MATERIAL PROVIDED
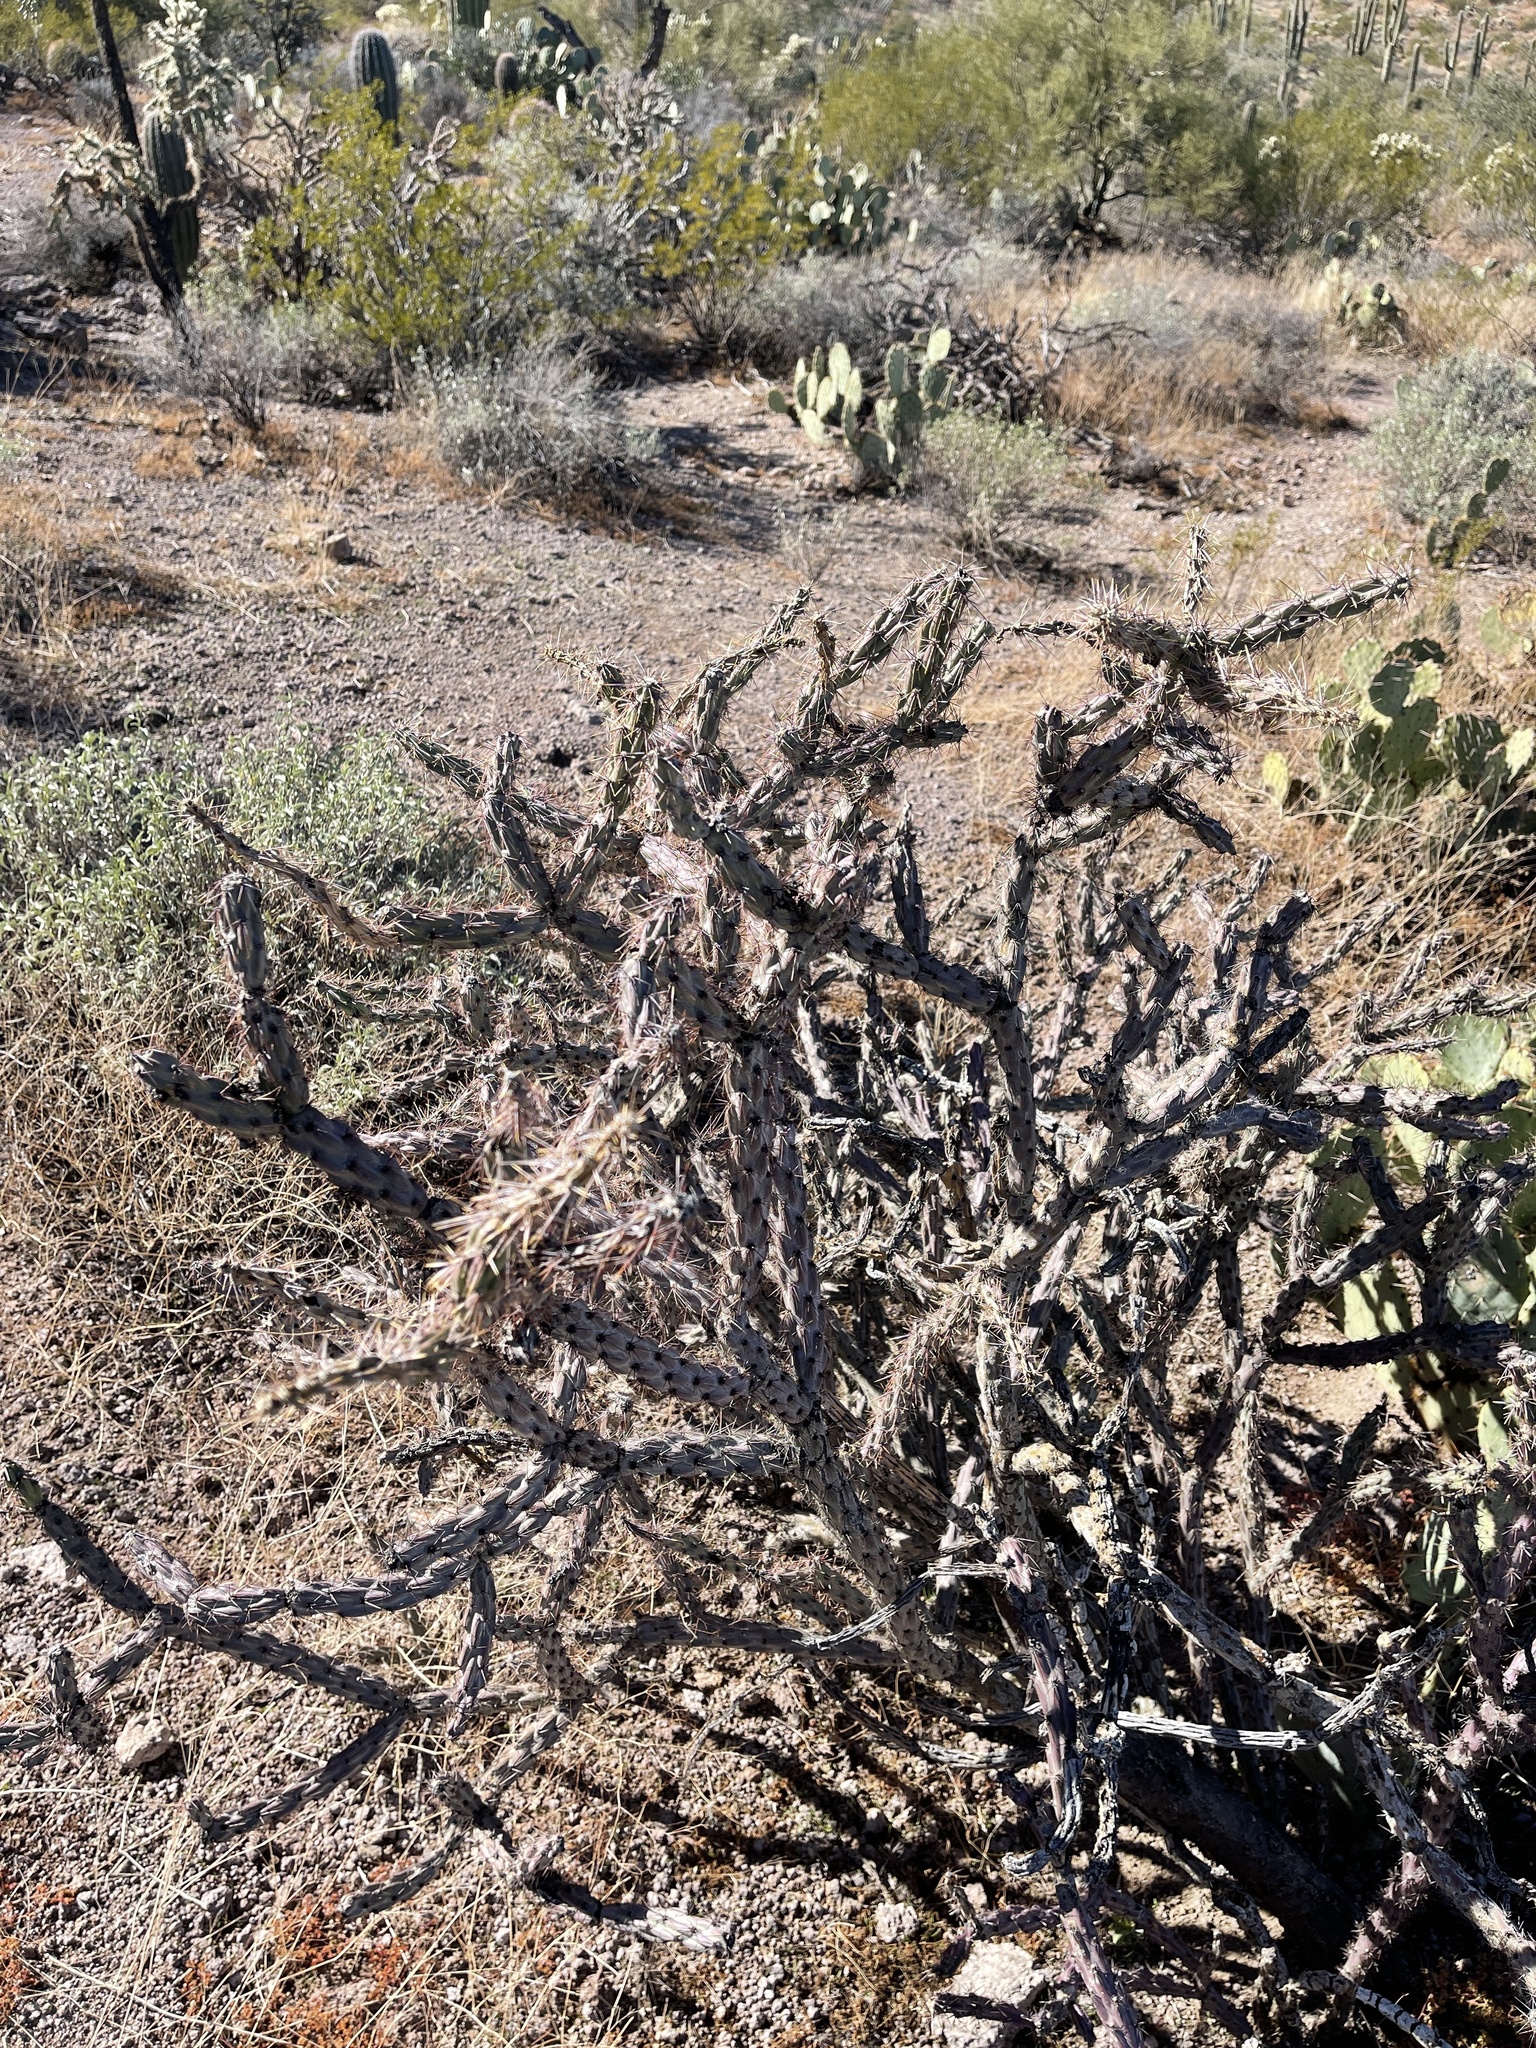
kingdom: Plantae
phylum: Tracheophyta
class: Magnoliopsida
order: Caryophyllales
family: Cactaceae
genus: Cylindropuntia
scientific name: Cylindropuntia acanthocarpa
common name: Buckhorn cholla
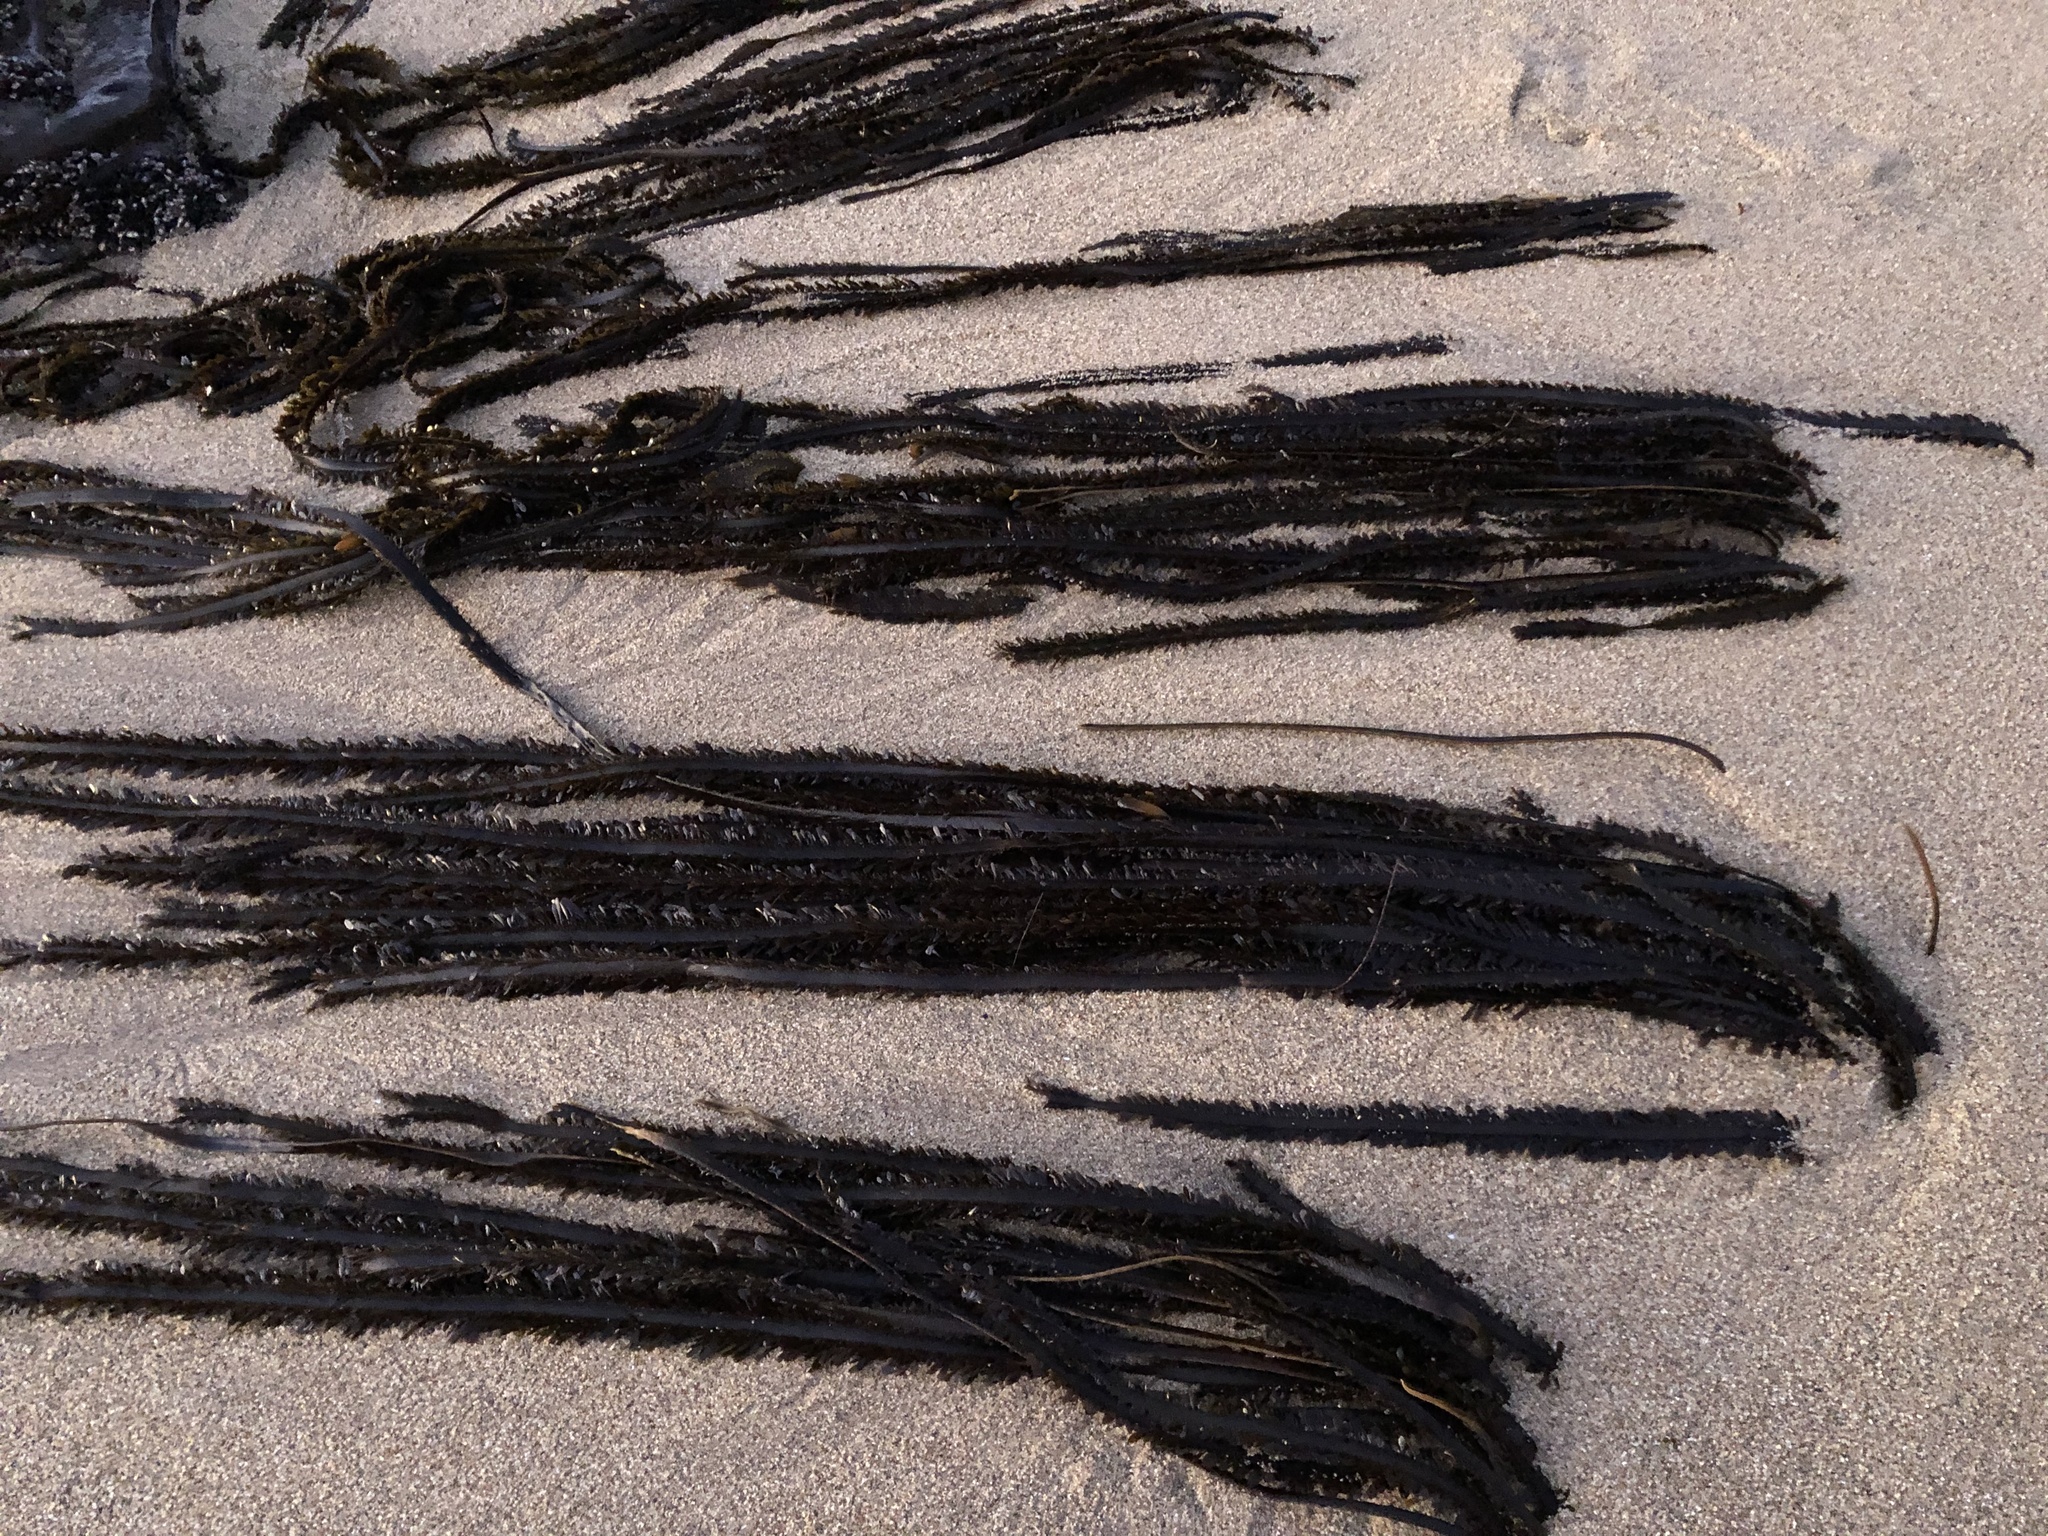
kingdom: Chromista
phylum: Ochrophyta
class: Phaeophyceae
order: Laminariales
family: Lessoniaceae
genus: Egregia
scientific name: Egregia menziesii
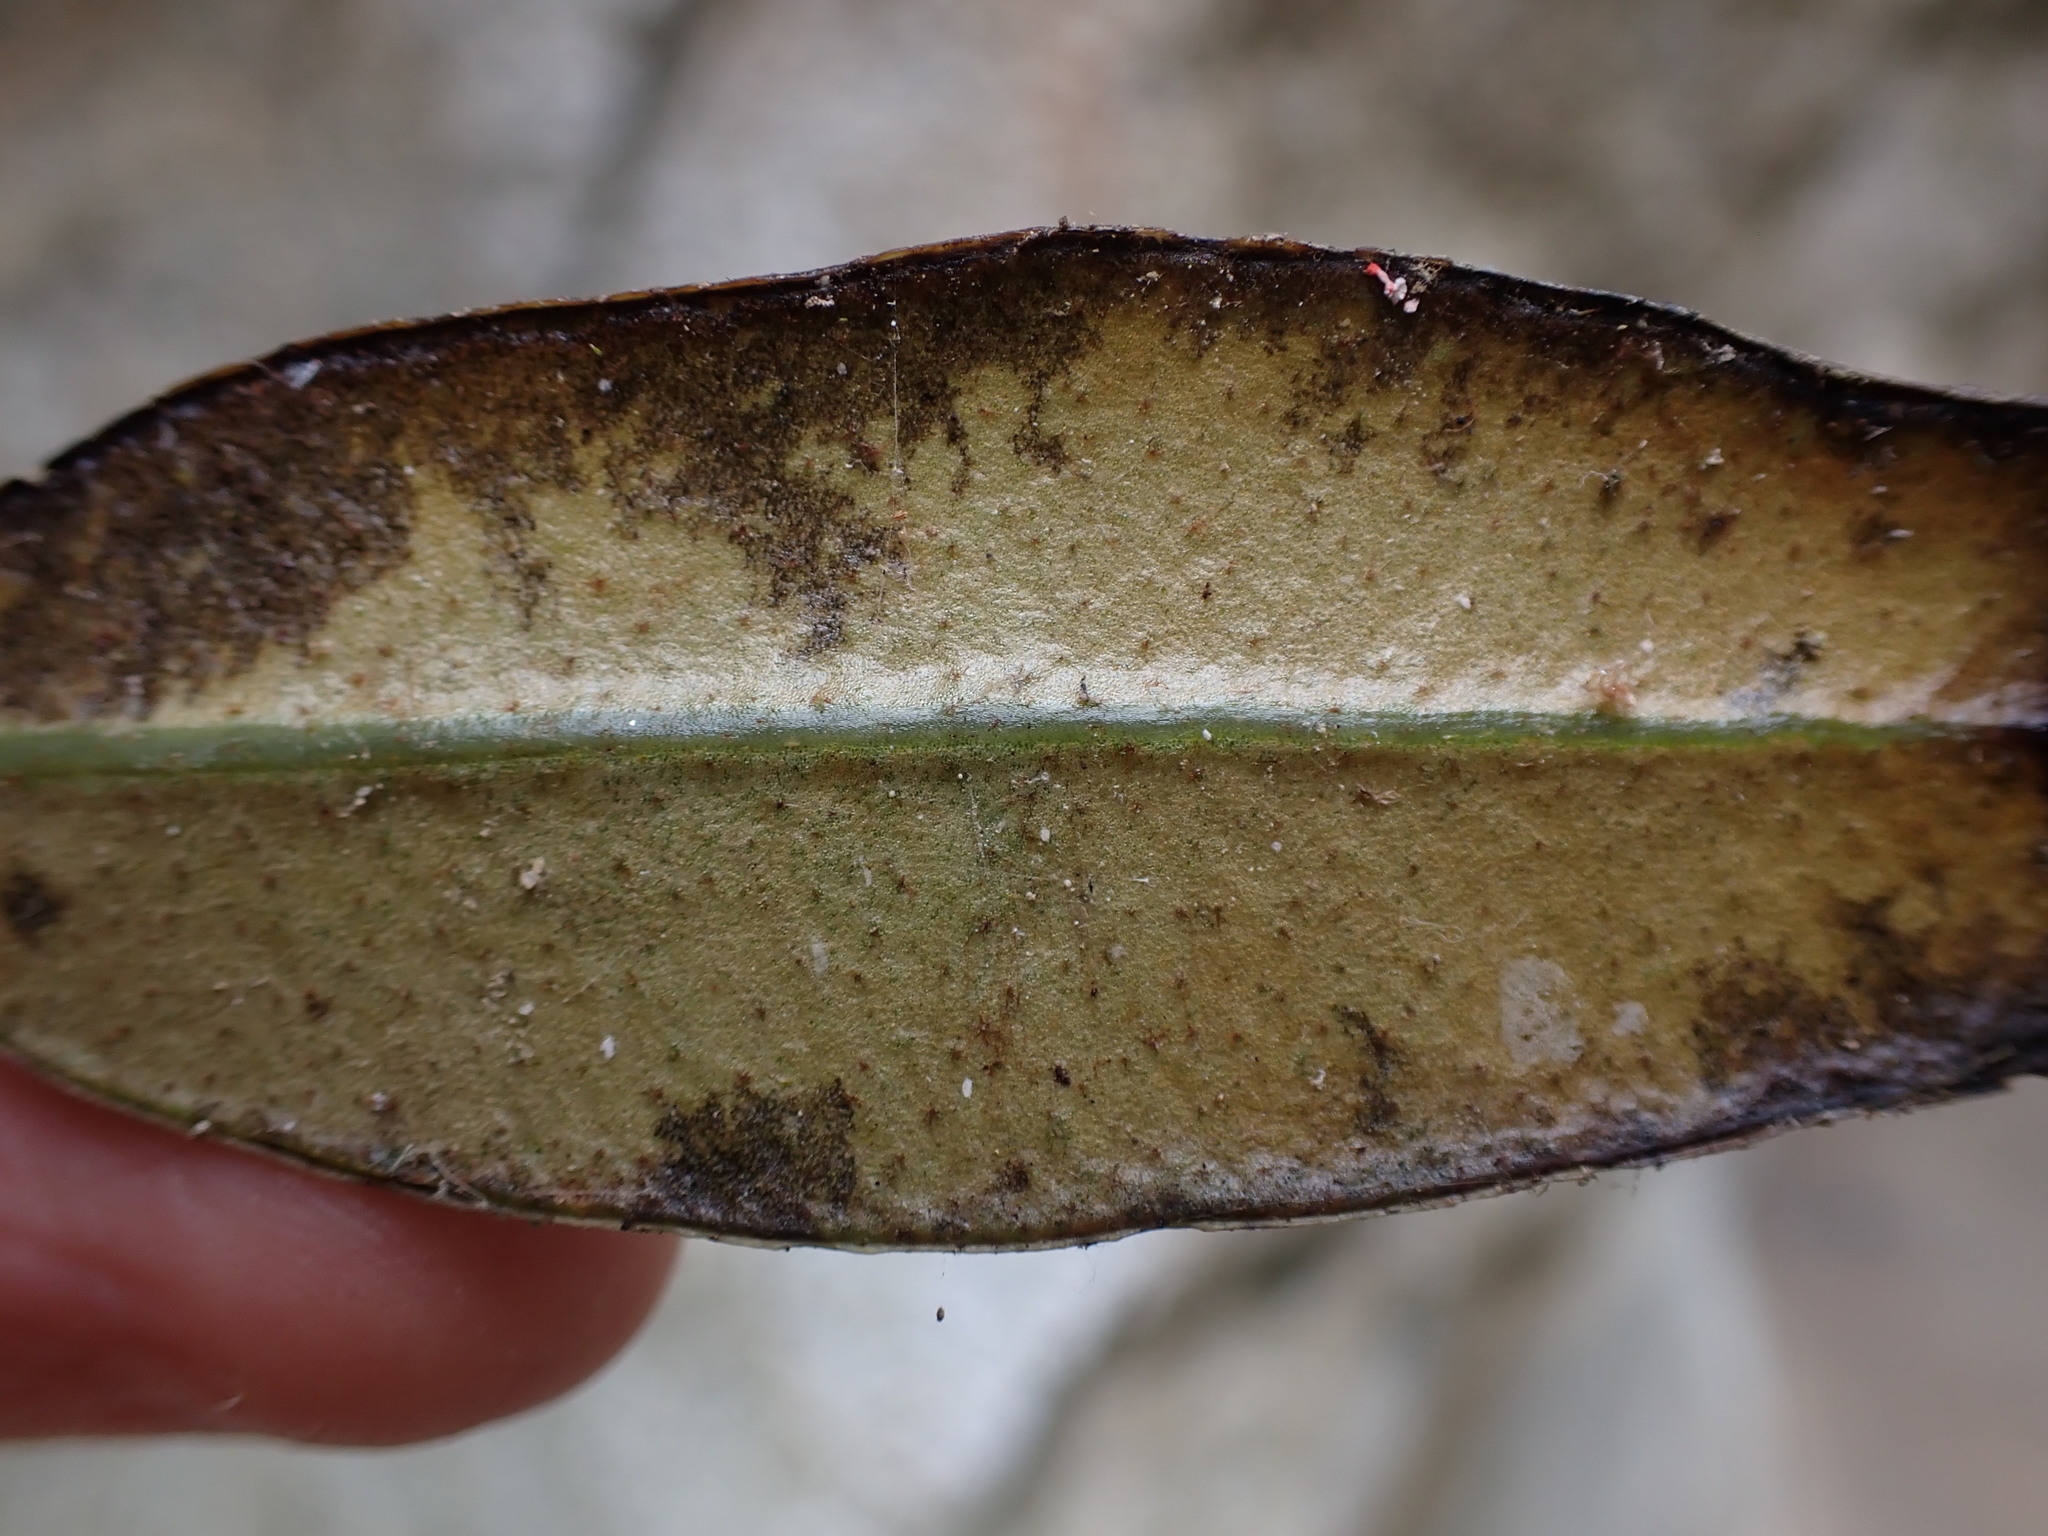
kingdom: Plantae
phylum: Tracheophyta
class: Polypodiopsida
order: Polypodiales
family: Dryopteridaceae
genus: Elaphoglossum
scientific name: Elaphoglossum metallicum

WHAT IS EXPECTED
Reproduce every line of the rows above word for word, omitting the pictures.

RESPONSE FOR THIS EXERCISE
kingdom: Plantae
phylum: Tracheophyta
class: Magnoliopsida
order: Caryophyllales
family: Cactaceae
genus: Cylindropuntia
scientific name: Cylindropuntia acanthocarpa
common name: Buckhorn cholla
kingdom: Chromista
phylum: Ochrophyta
class: Phaeophyceae
order: Laminariales
family: Lessoniaceae
genus: Egregia
scientific name: Egregia menziesii
kingdom: Plantae
phylum: Tracheophyta
class: Polypodiopsida
order: Polypodiales
family: Dryopteridaceae
genus: Elaphoglossum
scientific name: Elaphoglossum metallicum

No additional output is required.